But in an evil hour, during a fortnight's relaxation at the Catskill Mountain House, this steady and respectable gentleman, at the mature age of thirty-five, quite an old bachelor indeed, fell desperately in love with a dashing girl of twenty, the orphan daughter of a bankrupt ship chandler. Miss Maria Manners was highly educated; that is, she could write short notes on perfumed billet paper, without making any orthographical or grammatical mistakes, had taken three quarters' lessons of a French barber, could work worsted lapdogs and embroider slippers, danced like a sylph, and played on the piano indifferently well. She had visited the Catskills on a matrimonial speculation, and made a dead set at poor Brandon. Of course with his experience in the ways of women, he fell a ready dupe to the fascinating wiles of Miss Manners. She kept him in an agony of suspense for a week, during every evening of which she waltzed with a young lieutenant of dragoons, who was playing billiards and drinking champagne on a sick leave, until she could hear from a fabulous guardian at Philadelphia, and obtain his consent to a sacrifice of her brilliant prospects—nothing a year and a very suspicious account at a fashionable milliner's.

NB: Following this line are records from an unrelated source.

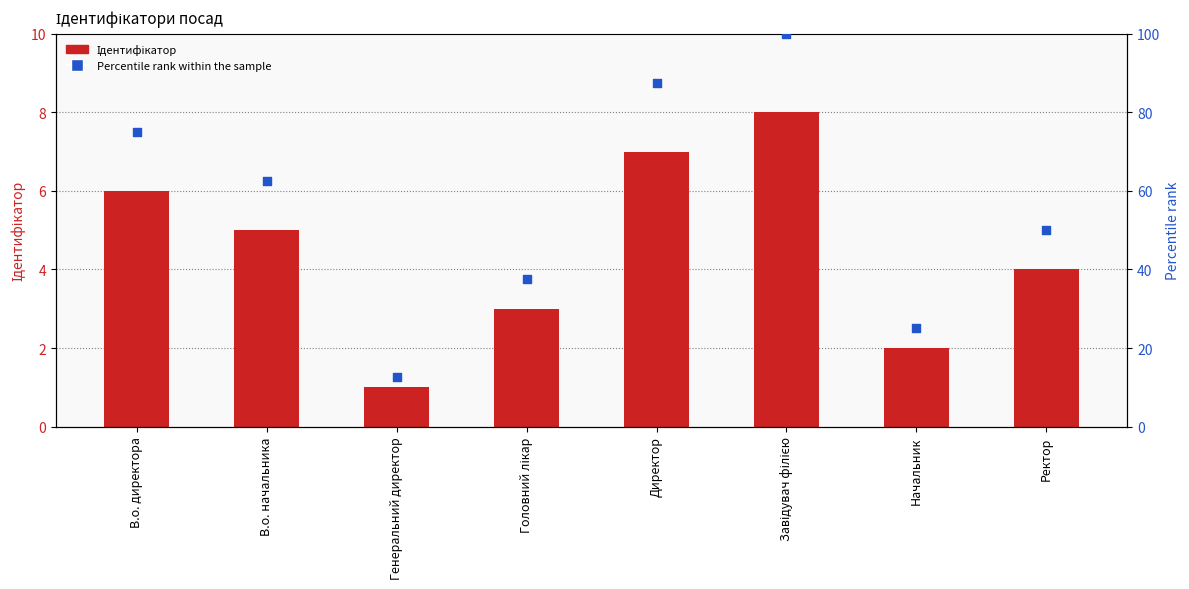

Which series reaches the maximum Y coordinate?

Percentile rank within the sample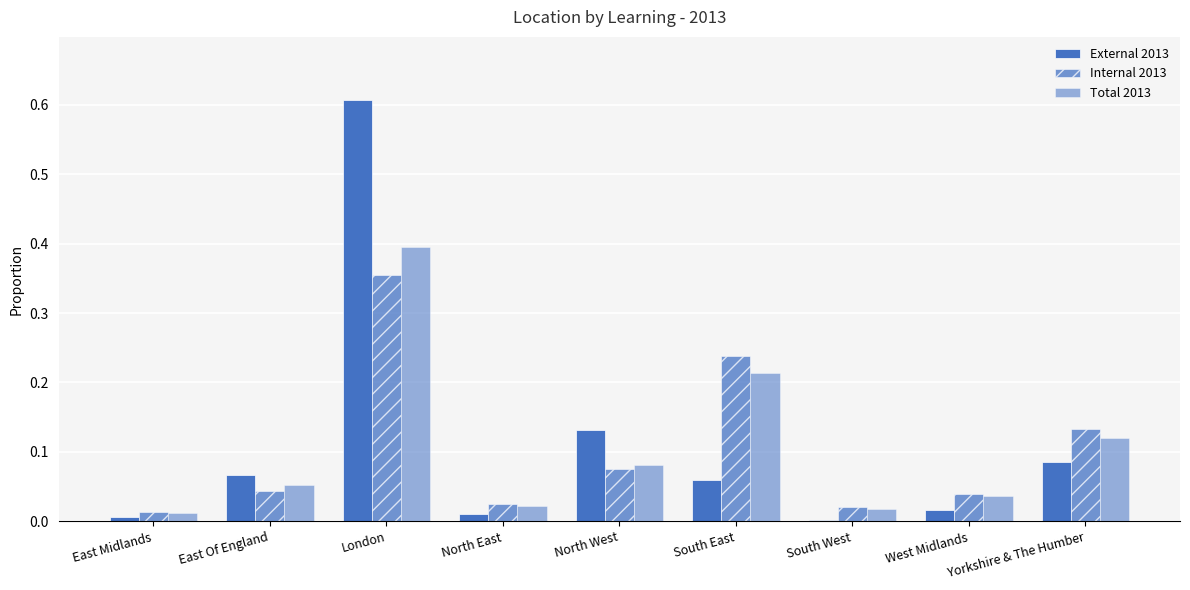

Is the value of Total 2013 at North East greater than the value of Internal 2013 at South West?

Yes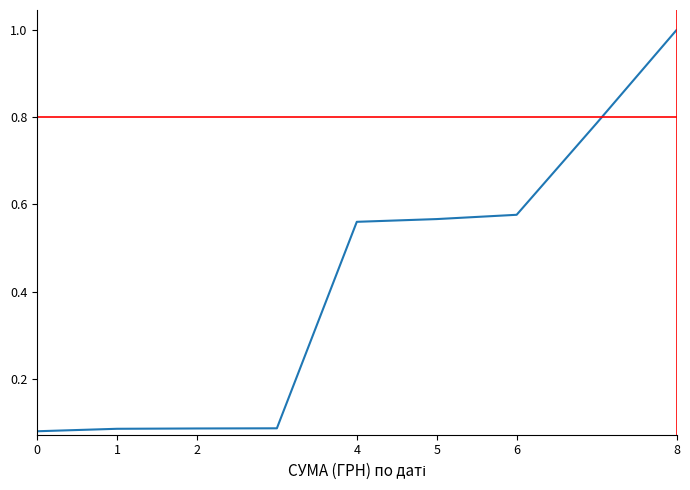

What is the greatest value displayed?

1.0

Mr. Brandon went down to the city, purchased a snug house, furnished it modestly, gave a liberal order on his tailor, and one memorable morning, might have been seen looking very uncomfortable, in a white satin stock and kids, beside a lady elegantly dressed in satin and blonde lace, while a portly clergyman pronounced his sentence in the shape of a marriage benediction.

There was a snug wedding breakfast in the new house, at which were present several eminent apple speculators from Fulton market, two or three bank clerks, and a reporter for a weekly newspaper, who consumed a ruinous amount of sandwiches and bottled ale.

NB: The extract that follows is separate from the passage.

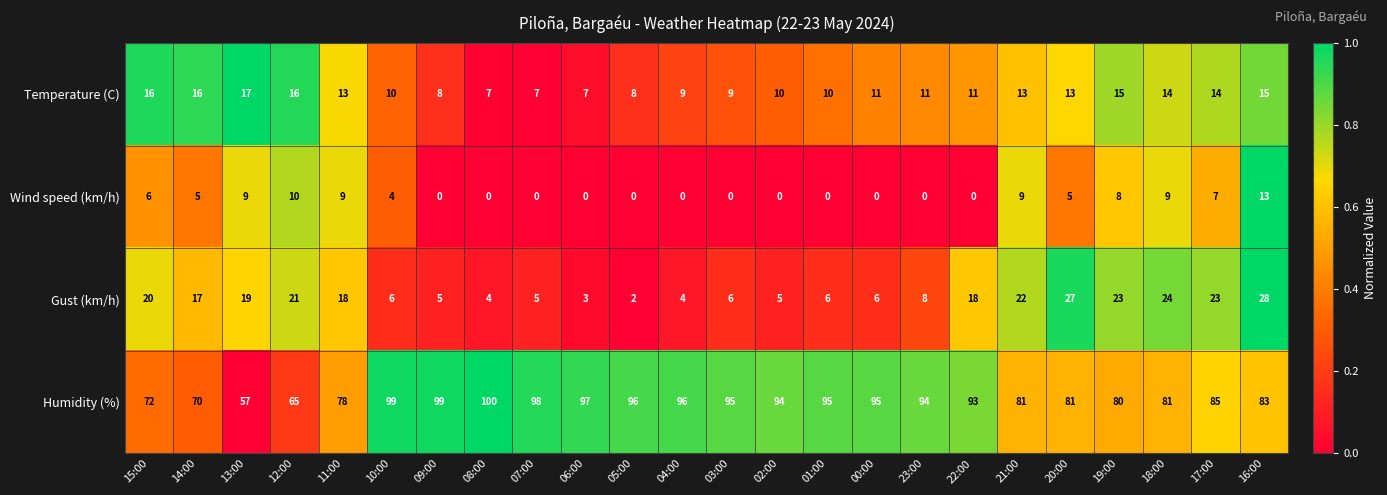

At 08:00, list the series in order from largest to smallest.

Humidity (%), Temperature (C), Gust (km/h), Wind speed (km/h)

Before the honeymoon was over, the bride began to display some of the less amiable features of her character. She sneered at the situation and simplicity of the establishment, and protested she was unaccustomed to that sort of style. She was perfectly sincere in this, for the defunct ship chandler had lived in a basement and two attic chambers.

By dint of repeated persecutions, she induced her husband to move into a larger house; and finally, after the expiration of many years, we find them established in the upper part of the city, in a splendid mansion, looking out upon a fashionable square, with a little marble boy in front sitting on a brick, and spouting a stream of Croton through a clam shell.

One morning, Mr. Brandon came home about eleven o'clock. On entering his front door, he beheld, lounging on a sofa, with the Courrier des Etats Unis in his hand, Claude, the handsome French page of Mrs. B.

"Where is Mrs. B.?" asked the elderly broker.

"Madame is in her boudoir," replied the page; "but," he added, seeing his master move in that direction, "I do not know whether she is visible."

"That I will ascertain myself, young gentleman," replied the broker, with a slight shade of irony in his tone. "But tell me, is there any one with her?"

"Only M. Auguste Charmant," said the page.